Of my many stupid habits, few are more ill-advised than hoarding record albums. If you're considering the hobby -- maybe you dig on old music, perhaps today's bands just aren't cutting it for you -- forget it. The ends do not justify the means.
Sure, you can snag a thrift shop record for the cost of a single iTunes download, maybe your more charitable friends will be mildly charmed by your quirky collection. See if you can get those friends to help you schlep ten or twenty crates of those weighty nightmares when moving day rolls around.

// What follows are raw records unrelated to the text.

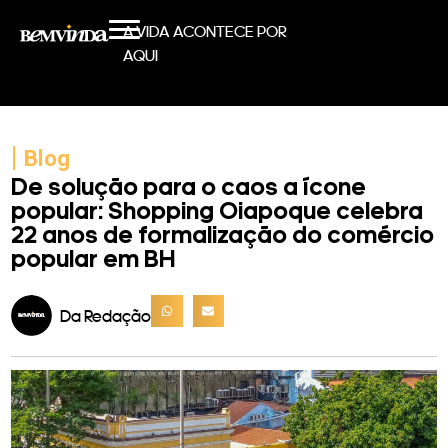
A VIDA ACONTECE POR
AQUI
|
Blog
De solução para o caos a ícone
popular: Shopping Oiapoque celebra
22 anos de formalização do comércio
popular em BH
Da Redação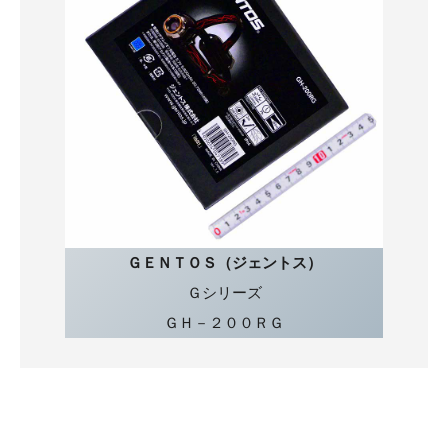
ＧＥＮＴＯＳ（ジェントス）
Ｇシリーズ
ＧＨ－２００ＲＧ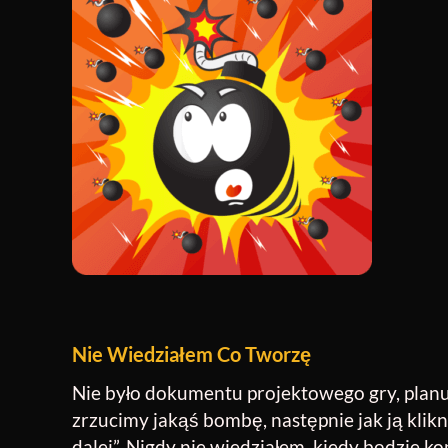
Nie Wiedziałem Co Tworzę
Nie było dokumentu projektowego gry, planu
zrzucimy jakąś bombę, następnie jak ją klikn
dalej”. Nigdy nie wiedziałem, kiedy będzie k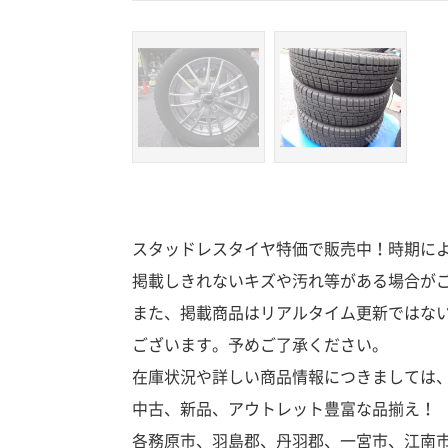
スタッドレスタイヤ特価で販売中！時期によ
掲載しきれないキズや汚れ等がある場合が
また、掲載商品はリアルタイム更新ではな
ございます。予めご了承ください。
在庫状況や詳しい商品情報につきましては
中古、新品、アウトレット豊富な品揃え！
各務原市、羽島郡、丹羽郡、一宮市、江南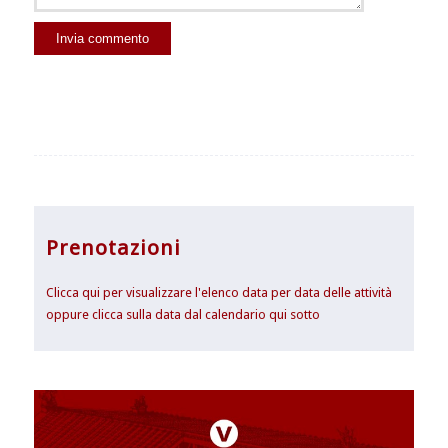
Prenotazioni
Clicca qui per visualizzare l'elenco data per data delle attività
oppure clicca sulla data dal calendario qui sotto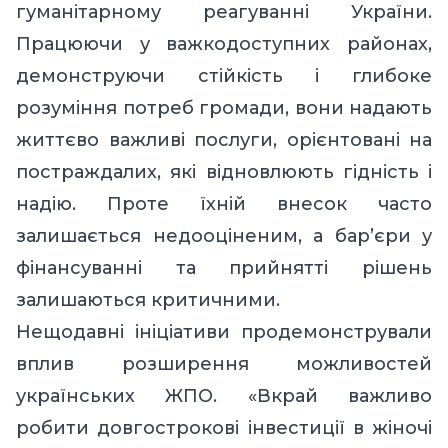
гуманітарному реагуванні України.
Працюючи у важкодоступних районах,
демонструючи стійкість і глибоке
розуміння потреб громади, вони надають
життєво важливі послуги, орієнтовані на
постраждалих, які відновлюють гідність і
надію. Проте їхній внесок часто
залишається недооціненим, а бар’єри у
фінансуванні та прийнятті рішень
залишаються критичними.
Нещодавні ініціативи продемонстрували
вплив розширення можливостей
українських ЖПО. «Вкрай важливо
робити довгострокові інвестиції в жіночі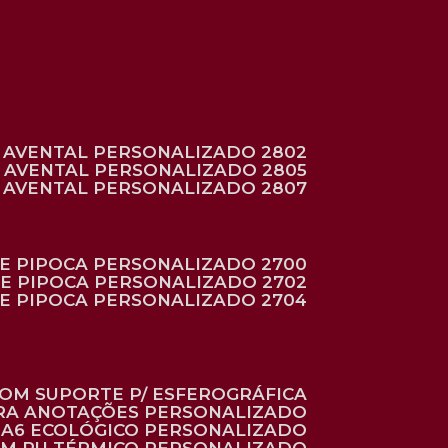
AVENTAL PERSONALIZADO 2802
AVENTAL PERSONALIZADO 2805
AVENTAL PERSONALIZADO 2807
DE PIPOCA PERSONALIZADO 2700
DE PIPOCA PERSONALIZADO 2702
DE PIPOCA PERSONALIZADO 2704
 COM SUPORTE P/ ESFEROGRÁFICA
ARA ANOTAÇÕES PERSONALIZADO
O A6 ECOLÓGICO PERSONALIZADO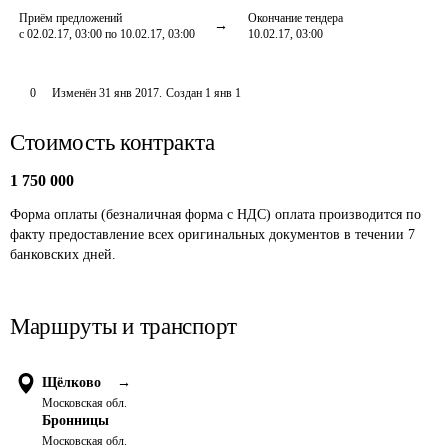
Приём предложений
Окончание тендера
с 02.02.17, 03:00 по 10.02.17, 03:00
10.02.17, 03:00
0
Изменён
31 янв 2017
.
Создан
1 янв 1
Стоимость контракта
1 750 000
Форма оплаты (безналичная форма с НДС) оплата производится по 
факту предоставление всех оригинальных документов в течении 7 
банковских дней. 
Маршруты и транспорт
Щёлково
→
Московская обл.
Бронницы
Московская обл.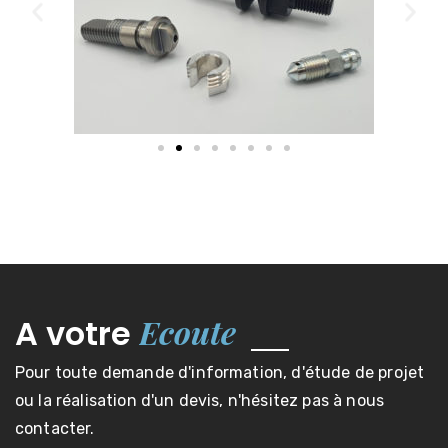
Ecoute
A votre
Pour toute demande d'information, d'étude de projet
ou la réalisation d'un devis, n'hésitez pas à nous
contacter.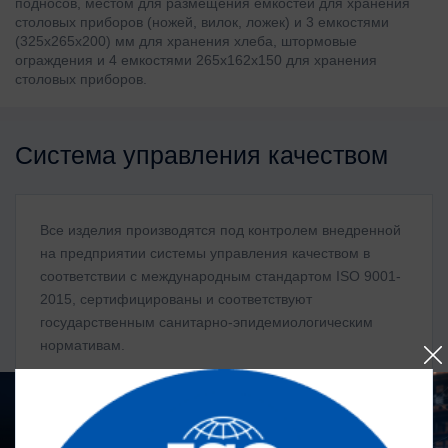
подносов, местом для размещения емкостей для хранения
столовых приборов (ножей, вилок, ложек) и 3 емкостями
(325x265x200) мм для хранения хлеба, штормовые
ограждения и 4 емкостями 265x162x150 для хранения
столовых приборов.
Система управления качеством
Все изделия производятся под контролем внедренной
на предприятии системы управления качеством в
соответствии с международным стандартом ISO 9001-
2015, сертифицированы и соответствуют
государственным санитарно-эпидемиологическим
нормативам.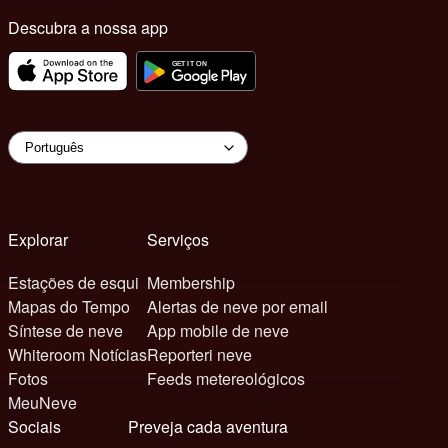
Descubra a nossa app
Explorar
Serviços
Estações de esqui
Membership
Mapas do Tempo
Alertas de neve por email
Síntese de neve
App mobile de neve
Whiteroom Notícias
Reporteri neve
Fotos
Feeds metereológicos
MeuNeve
Sociais
Preveja cada aventura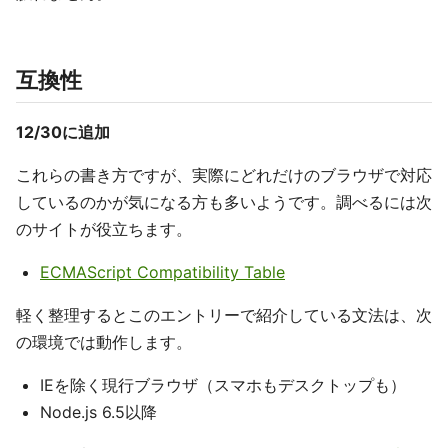
互換性
12/30に追加
これらの書き方ですが、実際にどれだけのブラウザで対応
しているのかが気になる方も多いようです。調べるには次
のサイトが役立ちます。
ECMAScript Compatibility Table
軽く整理するとこのエントリーで紹介している文法は、次
の環境では動作します。
IEを除く現行ブラウザ（スマホもデスクトップも）
Node.js 6.5以降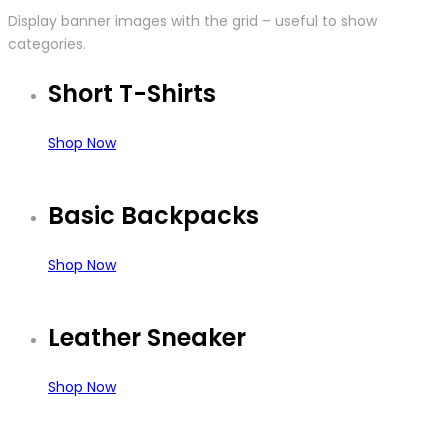
Display banner images with the grid – useful to show
categories.
Short T-Shirts
Shop Now
Basic Backpacks
Shop Now
Leather Sneaker
Shop Now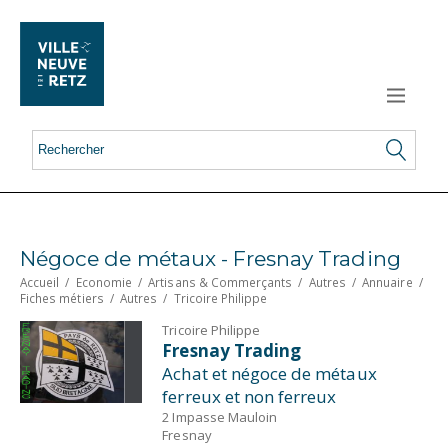
Négoce de métaux - Fresnay Trading
Accueil
/
Economie
/
Artisans & Commerçants
/
Autres
/
Annuaire
/
Fiches métiers
/
Autres
/
Tricoire Philippe
Tricoire Philippe
Fresnay Trading
Achat et négoce de métaux
ferreux et non ferreux
2 Impasse Mauloin
Fresnay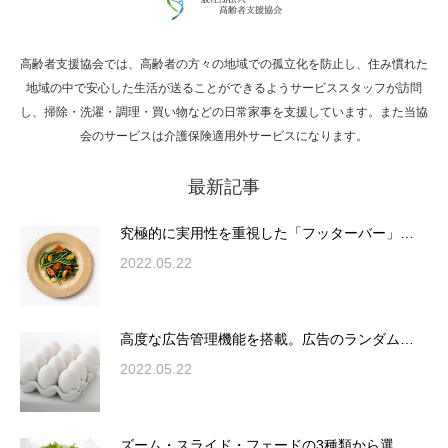
高齢者支援協会では、高齢者の方々の地域での孤立化を防止し、住み慣れた
Hello world!
地域の中で安心した生活が送ることができるようサービススタッフが訪問
し、掃除・洗濯・調理・買い物などの日常家事を支援しています。また当協
会のサービスは介護保険適用外サービスになります。
最新記事
究極的に実用性を重視した「フッターバー」
が電話予約や記事の拡…
究極的に実用性を重視した「フッターバー」…
2022.05.22
高度な広告管理機能を搭載。広告のランダム
表示やショートコード…
高度な広告管理機能を搭載。広告のランダム…
2022.05.22
ズーム・スライド・フェードの3種類から選
ズーム・スライド・フェードの3種類から選…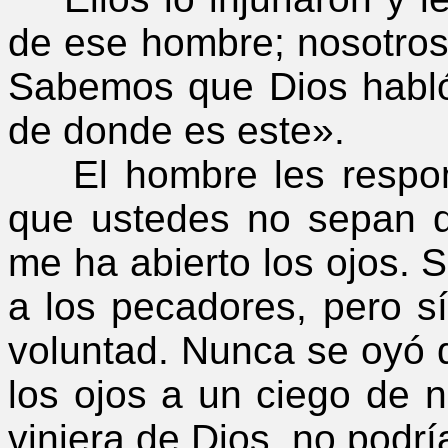
de ese hombre; nosotros
Sabemos que Dios habl
de donde es este».
El hombre les respond
que ustedes no sepan 
me ha abierto los ojos.
a los pecadores, pero s
voluntad. Nunca se oyó d
los ojos a un ciego de 
viniera de Dios, no podr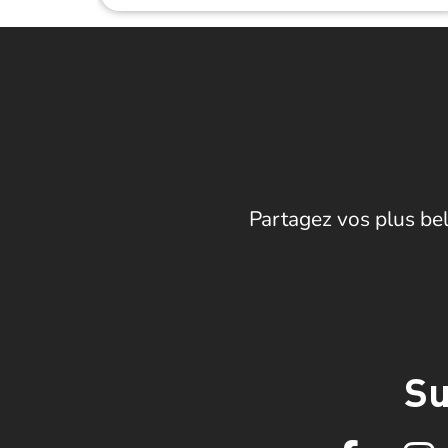
Partagez vos plus bel
Su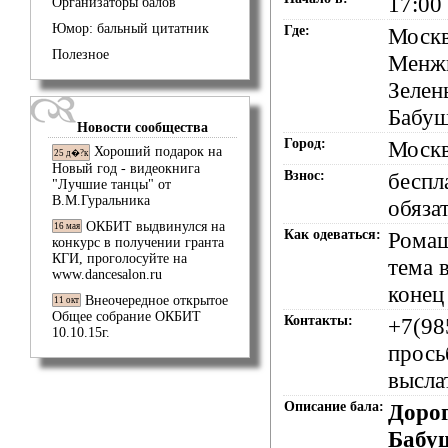
17:00
Организаторы балов
Юмор: бальный цитатник
Где:
Москв
Полезное
Менжи
Зелен
Бабуш
Новости сообщества
Город:
Моск
Хороший подарок на
25 д�?к
Новый год - видеокнига
Взнос:
беспл
"Лучшие танцы" от
В.М.Гуральника
обяза
ОКБИТ выдвинулся на
16 мая
Как одеваться:
Ромаш
конкурс в получении гранта
КГИ, проголосуйте на
тема в
www.dancesalon.ru
конец 
Внеочередное открытое
11 окт
Общее собрание ОКБИТ
Контакты:
+7(98
10.10.15г.
прось
высл
Описание бала:
Дорог
Бабу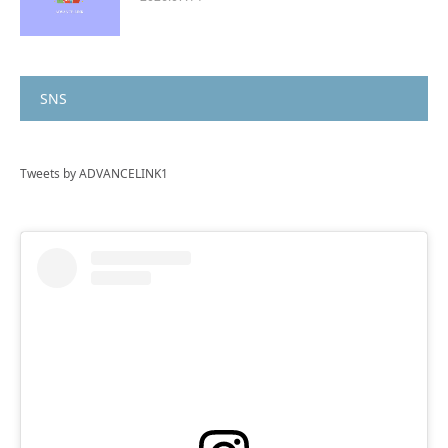
SNS
Tweets by ADVANCELINK1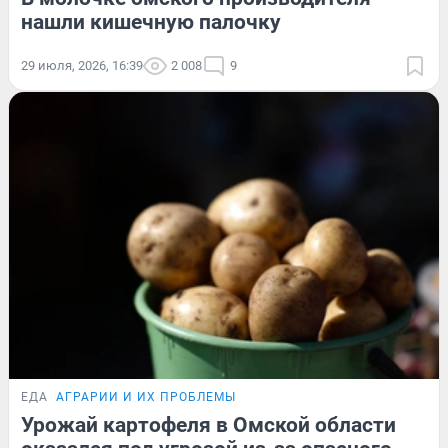
нашли кишечную палочку
29 июля, 2026, 16:39
2 008
9
ЕДА
АГРАРИИ И ИХ ПРОБЛЕМЫ
Урожай картофеля в Омской области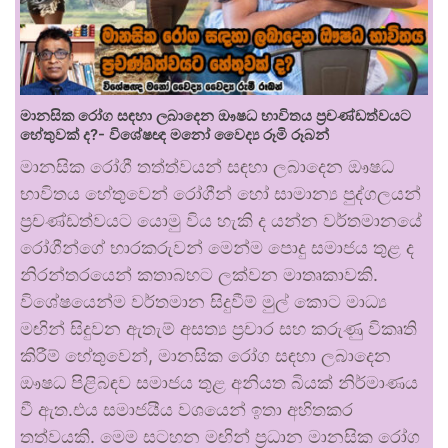
මානසික රෝග සඳහා ලබාදෙන ඖෂධ භාවිතය ප්‍රචණ්ඩත්වයට
හේතුවක් ද?- විශේෂඥ මනෝ වෛද්‍ය රූමි රූබන්
මානසික රෝගී තත්ත්වයන් සඳහා ලබාදෙන ඖෂධ
භාවිතය හේතුවෙන් රෝගීන් හෝ සාමාන්‍ය පුද්ගලයන්
ප්‍රචණ්ඩත්වයට යොමු විය හැකි ද යන්න වර්තමානයේ
රෝගීන්ගේ භාරකරුවන් මෙන්ම පොදු සමාජය තුළ ද
නිරන්තරයෙන් කතාබහට ලක්වන මාතෘකාවකි.
විශේෂයෙන්ම වර්තමාන සිදුවීම් මුල් කොට මාධ්‍ය
මඟින් සිදුවන ඇතැම් අසත්‍ය ප්‍රචාර සහ කරුණු විකෘති
කිරීම් හේතුවෙන්, මානසික රෝග සඳහා ලබාදෙන
ඖෂධ පිළිබඳව සමාජය තුළ අනියත බියක් නිර්මාණය
වී ඇත.එය සමාජයීය වශයෙන් ඉතා අහිතකර
තත්වයකි. මෙම සටහන මඟින් ප්‍රධාන මානසික රෝග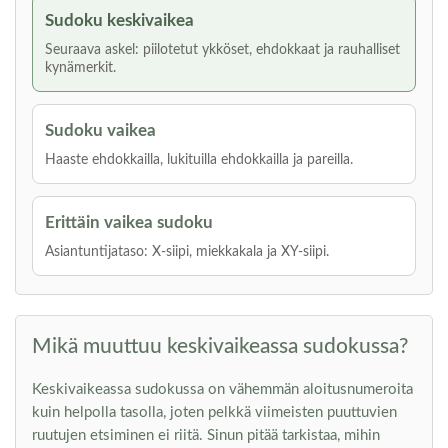
Sudoku keskivaikea
Seuraava askel: piilotetut ykköset, ehdokkaat ja rauhalliset
kynämerkit.
Sudoku vaikea
Haaste ehdokkailla, lukituilla ehdokkailla ja pareilla.
Erittäin vaikea sudoku
Asiantuntijataso: X-siipi, miekkakala ja XY-siipi.
Mikä muuttuu keskivaikeassa sudokussa?
Keskivaikeassa sudokussa on vähemmän aloitusnumeroita
kuin helpolla tasolla, joten pelkkä viimeisten puuttuvien
ruutujen etsiminen ei riitä. Sinun pitää tarkistaa, mihin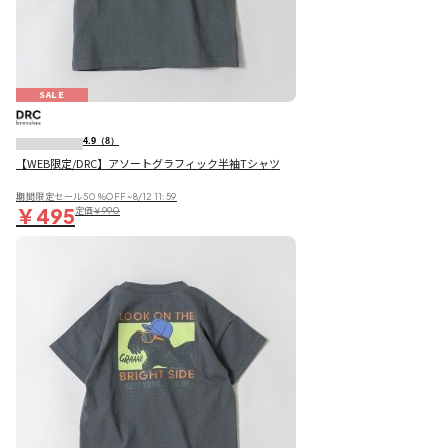
SALE
4.9
（8）
【WEB限定/DRC】アソートグラフィック半袖Tシャツ
期間限定セール50％OFF~8/12 11:59
￥495
定価
￥990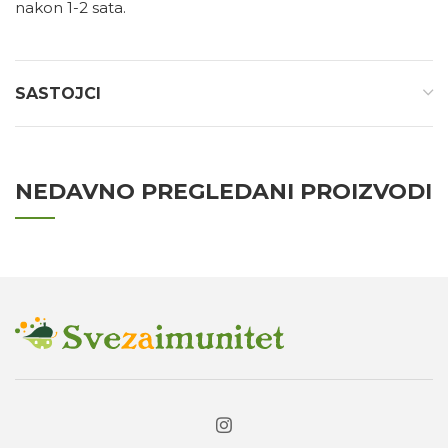
nakon 1-2 sata.
SASTOJCI
NEDAVNO PREGLEDANI PROIZVODI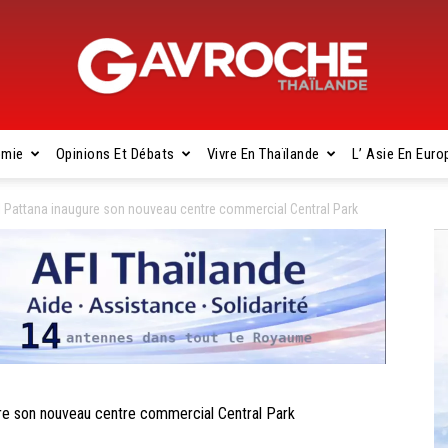
omie
Opinions Et Débats
Vivre En Thaïlande
L’ Asie En Euro
Gavroche
Pattana inaugure son nouveau centre commercial Central Park
Thaïlande
 son nouveau centre commercial Central Park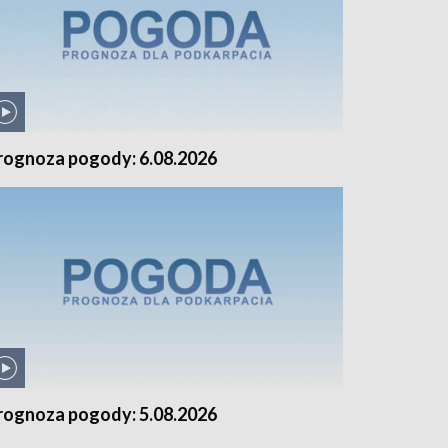
rognoza pogody: 6.08.2026
rognoza pogody: 5.08.2026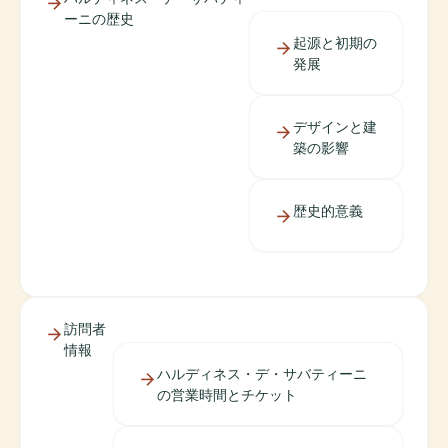
ーニの歴史
起源と初期の
発展
デザインと建
築の影響
歴史的意義
訪問者
情報
ハルディネス・デ・サバティーニ
の営業時間とチケット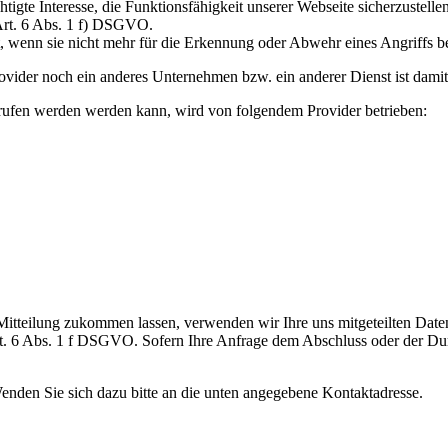
chtigte Interesse, die Funktionsfähigkeit unserer Webseite sicherzuste
Art. 6 Abs. 1 f) DSGVO.
 wenn sie nicht mehr für die Erkennung oder Abwehr eines Angriffs b
rovider noch ein anderes Unternehmen bzw. ein anderer Dienst ist damit
erufen werden werden kann, wird von folgendem Provider betrieben:
tteilung zukommen lassen, verwenden wir Ihre uns mitgeteilten Daten f
t. 6 Abs. 1 f DSGVO. Sofern Ihre Anfrage dem Abschluss oder der Durch
Wenden Sie sich dazu bitte an die unten angegebene Kontaktadresse.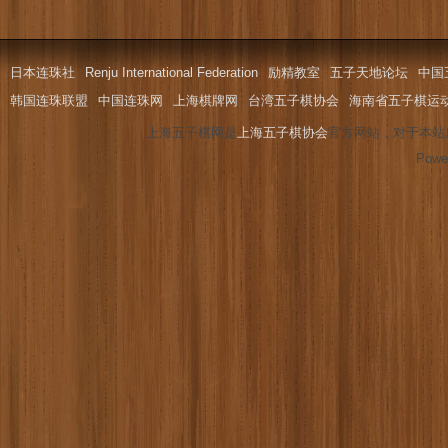
日本连珠社
Renju International Federation
励精教室
五子天地论坛
中国
韩国连珠联盟
中国连珠网
上海棋牌网
台湾五子棋协会
海南省五子棋运
上海五子棋网是
上海五子棋协会
官方网站，对于本站
Powe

Alas, if you do take up this ridiculous pastime, don't bother hitting thrift stores, it's just a waste of time and handsoap. For return on investment, there are few activities less rewarding than digging around on your hands and knees through bins of dirty, flaking, moldy, decaying record albums, dreaming that you're gonna come up with anything that will redeem the cardboard flecks covering your good coat, the dust assault on your sinuses, the mysterious hair that gets in your mouth, the spiders and their webs.
Of course, for all my kvetching, none of that has sufficed to put me off flipping through virtually every record for sale anytime I'm at a Goodwill. But it's always the same flaccid collection, every shop I've ever been in, and probably every shop I'll never visit. Mario Lanza, Boston Pops, Flashdance soundtrack, laser disc (does anyone still have a laser disc player?), unlistenable promotional dance single, 50 more unlistenable promotional dance singles, Ben Hur soundtrack... ah, James Brown! Nope, empty James Brown sleeve. Sigh... Andre Kostelanetz, another laser disc, and so forth and so on and so forth and so on and on and on and on and on.
It's not like you don't have alternatives, if you're determined to keep your turntable around. For example:
Flea markets. The conditions at most flea markets are no less deplorable or disorganized, but your typical flea marketeer is at least looking to make it worth his or her while, so the catalog will be a little deeper, somewhat higher quality, and the records usually won't be completely torn up. I used to spend between $40 and $70 several times a month at the Raleigh, NC, state fairgrounds flea market, before the seller, the great and knowledgeable Gene Scott, closed up shop and reclaimed his weekends.
Local used record shops. I've lived in college towns half my life, populated with used book and music stores, most of which I hit regularly. Your better stores' record catalogs get more and more discriminating, not to mention alphabetized (and sorted by genre, even), but you'll pay a little more for the perks. Plus there's the added feature of trading in last week's lemons for some new records. If you're hunting for rarities, they've become easier to find, which is good, but in this internet age, shops are also more likely to know when they're holding something special, so don't expect to catch too many deals.
eBay. Records all over the place, and anything you're looking for will show up within a month's time. But bring your checkbook -- the eBay marketplace knows acutely what something's worth. Use eBay's "Buy It Now " premium price option if you spot a steal. Keep an eye out for attractive lots that may yield more for your record-digging dollar.
If you bothered to read this far, I wish you all the luck in the world. You're going to need it.